**DATA RECORDS**
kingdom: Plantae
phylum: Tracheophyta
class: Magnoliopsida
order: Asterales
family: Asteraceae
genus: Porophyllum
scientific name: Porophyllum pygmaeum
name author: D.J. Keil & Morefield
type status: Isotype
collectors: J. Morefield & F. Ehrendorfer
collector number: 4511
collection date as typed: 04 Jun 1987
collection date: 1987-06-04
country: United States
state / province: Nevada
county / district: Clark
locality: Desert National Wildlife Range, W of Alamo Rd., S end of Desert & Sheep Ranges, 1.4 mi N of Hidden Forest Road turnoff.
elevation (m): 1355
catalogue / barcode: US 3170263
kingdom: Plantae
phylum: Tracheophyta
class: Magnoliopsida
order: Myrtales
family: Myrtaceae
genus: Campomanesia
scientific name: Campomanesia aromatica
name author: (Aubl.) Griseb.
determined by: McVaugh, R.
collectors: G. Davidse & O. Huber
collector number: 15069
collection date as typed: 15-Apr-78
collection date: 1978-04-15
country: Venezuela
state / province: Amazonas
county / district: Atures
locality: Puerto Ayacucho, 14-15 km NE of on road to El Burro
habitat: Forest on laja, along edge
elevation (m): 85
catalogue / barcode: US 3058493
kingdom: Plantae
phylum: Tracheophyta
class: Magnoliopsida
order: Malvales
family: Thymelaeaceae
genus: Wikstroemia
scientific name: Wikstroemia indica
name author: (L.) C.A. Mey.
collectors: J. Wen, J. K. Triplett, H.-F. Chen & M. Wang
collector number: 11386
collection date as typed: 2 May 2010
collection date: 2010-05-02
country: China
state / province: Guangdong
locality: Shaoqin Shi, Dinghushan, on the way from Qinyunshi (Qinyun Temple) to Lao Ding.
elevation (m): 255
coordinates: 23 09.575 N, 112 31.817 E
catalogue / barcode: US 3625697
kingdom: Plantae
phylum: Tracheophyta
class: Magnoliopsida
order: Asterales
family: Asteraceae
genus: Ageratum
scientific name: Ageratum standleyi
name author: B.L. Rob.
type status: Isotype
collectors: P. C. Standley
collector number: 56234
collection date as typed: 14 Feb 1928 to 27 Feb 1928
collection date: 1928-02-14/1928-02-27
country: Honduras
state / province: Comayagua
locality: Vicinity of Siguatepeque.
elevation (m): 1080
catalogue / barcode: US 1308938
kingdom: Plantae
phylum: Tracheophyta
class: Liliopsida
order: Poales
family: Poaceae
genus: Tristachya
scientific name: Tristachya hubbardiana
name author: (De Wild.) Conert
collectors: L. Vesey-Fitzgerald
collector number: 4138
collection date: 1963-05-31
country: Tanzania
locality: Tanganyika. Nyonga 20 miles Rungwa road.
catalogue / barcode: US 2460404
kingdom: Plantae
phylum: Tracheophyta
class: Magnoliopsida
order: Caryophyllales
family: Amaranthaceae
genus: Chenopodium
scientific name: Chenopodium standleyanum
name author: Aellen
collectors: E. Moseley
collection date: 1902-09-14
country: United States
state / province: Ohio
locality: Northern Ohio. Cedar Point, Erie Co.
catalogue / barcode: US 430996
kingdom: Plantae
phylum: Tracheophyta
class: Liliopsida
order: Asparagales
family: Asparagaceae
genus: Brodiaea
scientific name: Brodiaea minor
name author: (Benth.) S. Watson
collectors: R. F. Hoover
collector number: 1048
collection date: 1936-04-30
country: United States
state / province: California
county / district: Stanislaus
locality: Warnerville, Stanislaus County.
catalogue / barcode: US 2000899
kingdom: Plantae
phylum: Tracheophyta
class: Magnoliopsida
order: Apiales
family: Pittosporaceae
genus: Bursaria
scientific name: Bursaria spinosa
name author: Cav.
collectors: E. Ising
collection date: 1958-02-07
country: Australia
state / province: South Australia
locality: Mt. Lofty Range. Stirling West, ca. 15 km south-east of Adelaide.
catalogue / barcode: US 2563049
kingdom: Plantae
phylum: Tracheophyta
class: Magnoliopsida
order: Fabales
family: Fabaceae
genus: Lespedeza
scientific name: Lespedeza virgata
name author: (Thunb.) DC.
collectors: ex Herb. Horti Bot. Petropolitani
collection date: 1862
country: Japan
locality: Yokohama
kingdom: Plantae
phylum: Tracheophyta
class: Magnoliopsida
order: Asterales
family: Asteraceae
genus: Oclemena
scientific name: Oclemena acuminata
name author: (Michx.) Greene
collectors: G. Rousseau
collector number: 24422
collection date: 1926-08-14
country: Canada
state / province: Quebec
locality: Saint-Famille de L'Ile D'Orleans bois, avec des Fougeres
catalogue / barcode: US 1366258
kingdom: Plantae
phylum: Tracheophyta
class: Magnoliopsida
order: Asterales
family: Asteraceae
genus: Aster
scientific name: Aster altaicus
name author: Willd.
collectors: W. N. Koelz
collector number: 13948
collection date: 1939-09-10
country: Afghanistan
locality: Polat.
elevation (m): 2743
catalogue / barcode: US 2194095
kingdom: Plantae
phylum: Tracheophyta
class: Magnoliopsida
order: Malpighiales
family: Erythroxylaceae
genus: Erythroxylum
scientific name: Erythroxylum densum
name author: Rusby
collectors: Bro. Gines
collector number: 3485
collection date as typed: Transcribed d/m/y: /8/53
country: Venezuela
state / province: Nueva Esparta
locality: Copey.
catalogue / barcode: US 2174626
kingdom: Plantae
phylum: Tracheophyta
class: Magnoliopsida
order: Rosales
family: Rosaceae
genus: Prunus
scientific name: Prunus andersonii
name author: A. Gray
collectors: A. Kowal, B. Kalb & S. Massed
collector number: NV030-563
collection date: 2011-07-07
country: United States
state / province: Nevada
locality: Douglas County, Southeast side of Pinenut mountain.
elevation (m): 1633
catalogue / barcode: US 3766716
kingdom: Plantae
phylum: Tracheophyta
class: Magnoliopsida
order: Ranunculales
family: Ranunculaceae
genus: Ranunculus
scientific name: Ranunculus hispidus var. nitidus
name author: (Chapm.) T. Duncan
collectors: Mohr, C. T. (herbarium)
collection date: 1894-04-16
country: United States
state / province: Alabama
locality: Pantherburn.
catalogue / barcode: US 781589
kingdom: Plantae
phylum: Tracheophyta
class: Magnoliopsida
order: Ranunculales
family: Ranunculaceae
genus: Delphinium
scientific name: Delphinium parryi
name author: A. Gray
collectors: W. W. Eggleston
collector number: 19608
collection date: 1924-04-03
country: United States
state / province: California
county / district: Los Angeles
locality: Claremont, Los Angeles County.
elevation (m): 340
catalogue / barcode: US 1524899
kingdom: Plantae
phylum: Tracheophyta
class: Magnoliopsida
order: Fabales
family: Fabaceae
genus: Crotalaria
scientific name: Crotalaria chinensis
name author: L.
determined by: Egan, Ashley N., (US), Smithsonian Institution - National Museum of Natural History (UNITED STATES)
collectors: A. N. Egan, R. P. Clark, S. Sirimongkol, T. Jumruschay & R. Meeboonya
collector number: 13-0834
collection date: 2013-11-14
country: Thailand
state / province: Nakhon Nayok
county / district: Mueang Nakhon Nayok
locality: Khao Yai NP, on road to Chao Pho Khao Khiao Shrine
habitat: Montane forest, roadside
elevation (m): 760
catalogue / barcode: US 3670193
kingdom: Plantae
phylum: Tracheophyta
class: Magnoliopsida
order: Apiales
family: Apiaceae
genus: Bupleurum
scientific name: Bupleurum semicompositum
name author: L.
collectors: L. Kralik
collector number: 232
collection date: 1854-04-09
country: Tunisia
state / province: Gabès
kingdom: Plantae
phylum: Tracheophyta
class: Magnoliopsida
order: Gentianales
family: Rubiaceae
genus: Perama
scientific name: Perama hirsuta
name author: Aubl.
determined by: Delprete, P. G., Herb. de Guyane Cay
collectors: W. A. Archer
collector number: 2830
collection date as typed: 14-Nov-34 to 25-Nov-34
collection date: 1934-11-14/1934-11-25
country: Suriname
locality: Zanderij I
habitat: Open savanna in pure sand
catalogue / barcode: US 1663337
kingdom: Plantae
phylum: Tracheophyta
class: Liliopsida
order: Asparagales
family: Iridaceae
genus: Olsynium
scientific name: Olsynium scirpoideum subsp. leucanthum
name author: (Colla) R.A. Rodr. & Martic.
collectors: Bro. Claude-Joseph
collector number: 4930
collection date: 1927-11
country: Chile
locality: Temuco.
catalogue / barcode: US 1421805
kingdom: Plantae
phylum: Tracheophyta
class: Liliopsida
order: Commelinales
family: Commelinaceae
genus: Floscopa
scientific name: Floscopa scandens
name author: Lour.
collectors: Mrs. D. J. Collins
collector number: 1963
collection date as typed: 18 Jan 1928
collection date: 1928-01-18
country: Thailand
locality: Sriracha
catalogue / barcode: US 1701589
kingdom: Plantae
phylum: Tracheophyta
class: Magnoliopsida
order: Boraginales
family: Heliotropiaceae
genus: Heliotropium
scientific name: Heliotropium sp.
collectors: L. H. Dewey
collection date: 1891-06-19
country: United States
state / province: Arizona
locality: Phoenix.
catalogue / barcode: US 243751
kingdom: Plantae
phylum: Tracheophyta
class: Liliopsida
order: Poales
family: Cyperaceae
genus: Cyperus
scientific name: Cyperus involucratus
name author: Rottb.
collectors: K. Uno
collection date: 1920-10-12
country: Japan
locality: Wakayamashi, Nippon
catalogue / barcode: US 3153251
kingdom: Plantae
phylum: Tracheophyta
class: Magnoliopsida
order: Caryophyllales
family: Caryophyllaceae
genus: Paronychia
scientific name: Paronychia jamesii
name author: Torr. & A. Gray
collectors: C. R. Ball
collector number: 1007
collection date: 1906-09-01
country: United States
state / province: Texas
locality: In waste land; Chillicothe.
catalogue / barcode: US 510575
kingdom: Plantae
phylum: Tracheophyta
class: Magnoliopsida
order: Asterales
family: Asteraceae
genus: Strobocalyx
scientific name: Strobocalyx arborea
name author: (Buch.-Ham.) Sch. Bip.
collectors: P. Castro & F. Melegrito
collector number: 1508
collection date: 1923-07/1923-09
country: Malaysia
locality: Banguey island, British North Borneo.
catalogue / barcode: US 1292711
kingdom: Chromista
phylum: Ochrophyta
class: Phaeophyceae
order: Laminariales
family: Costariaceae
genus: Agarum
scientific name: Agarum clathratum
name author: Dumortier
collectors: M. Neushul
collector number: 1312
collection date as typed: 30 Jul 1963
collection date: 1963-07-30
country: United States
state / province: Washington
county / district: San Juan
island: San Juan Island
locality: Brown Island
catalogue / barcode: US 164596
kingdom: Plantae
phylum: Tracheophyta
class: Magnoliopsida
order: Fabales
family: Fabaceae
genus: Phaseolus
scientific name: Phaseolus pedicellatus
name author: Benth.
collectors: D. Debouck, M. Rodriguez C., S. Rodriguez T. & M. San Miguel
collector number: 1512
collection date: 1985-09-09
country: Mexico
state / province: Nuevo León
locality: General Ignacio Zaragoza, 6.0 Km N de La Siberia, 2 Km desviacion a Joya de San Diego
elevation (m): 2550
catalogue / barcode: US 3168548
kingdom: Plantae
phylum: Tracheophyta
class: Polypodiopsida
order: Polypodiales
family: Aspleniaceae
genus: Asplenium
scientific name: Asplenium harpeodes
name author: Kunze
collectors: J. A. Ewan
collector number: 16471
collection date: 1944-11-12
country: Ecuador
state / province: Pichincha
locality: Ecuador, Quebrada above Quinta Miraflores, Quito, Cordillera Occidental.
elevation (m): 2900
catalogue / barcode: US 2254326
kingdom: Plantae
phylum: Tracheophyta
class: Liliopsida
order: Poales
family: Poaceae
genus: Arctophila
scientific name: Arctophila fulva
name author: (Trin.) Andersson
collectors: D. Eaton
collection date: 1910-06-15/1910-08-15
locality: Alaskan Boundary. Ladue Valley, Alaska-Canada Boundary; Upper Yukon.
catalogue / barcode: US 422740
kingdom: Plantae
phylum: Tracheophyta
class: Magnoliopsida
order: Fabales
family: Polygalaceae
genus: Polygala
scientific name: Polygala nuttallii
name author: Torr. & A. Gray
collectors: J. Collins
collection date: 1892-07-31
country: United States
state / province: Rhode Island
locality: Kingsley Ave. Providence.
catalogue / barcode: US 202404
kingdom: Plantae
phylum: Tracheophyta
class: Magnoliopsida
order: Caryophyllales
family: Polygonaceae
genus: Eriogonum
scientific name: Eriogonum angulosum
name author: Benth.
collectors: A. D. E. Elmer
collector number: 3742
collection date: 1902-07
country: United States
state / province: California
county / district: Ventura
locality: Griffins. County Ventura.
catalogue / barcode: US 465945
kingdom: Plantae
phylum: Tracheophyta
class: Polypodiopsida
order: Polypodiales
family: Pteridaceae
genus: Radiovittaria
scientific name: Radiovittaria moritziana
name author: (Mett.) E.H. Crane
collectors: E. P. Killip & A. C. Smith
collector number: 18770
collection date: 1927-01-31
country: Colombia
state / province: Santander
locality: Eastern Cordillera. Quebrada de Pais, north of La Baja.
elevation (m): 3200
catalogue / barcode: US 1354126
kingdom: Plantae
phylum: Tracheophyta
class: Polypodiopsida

**THE PROBLEM**
Repeat the part of the material that opens with the line containing "family: Aspleniaceae" and closes with the line containing "collection date: 1910-06-15/1910-08-15", including both of those lines.

**RESPONSE BELOW**
family: Aspleniaceae
genus: Asplenium
scientific name: Asplenium harpeodes
name author: Kunze
collectors: J. A. Ewan
collector number: 16471
collection date: 1944-11-12
country: Ecuador
state / province: Pichincha
locality: Ecuador, Quebrada above Quinta Miraflores, Quito, Cordillera Occidental.
elevation (m): 2900
catalogue / barcode: US 2254326
kingdom: Plantae
phylum: Tracheophyta
class: Liliopsida
order: Poales
family: Poaceae
genus: Arctophila
scientific name: Arctophila fulva
name author: (Trin.) Andersson
collectors: D. Eaton
collection date: 1910-06-15/1910-08-15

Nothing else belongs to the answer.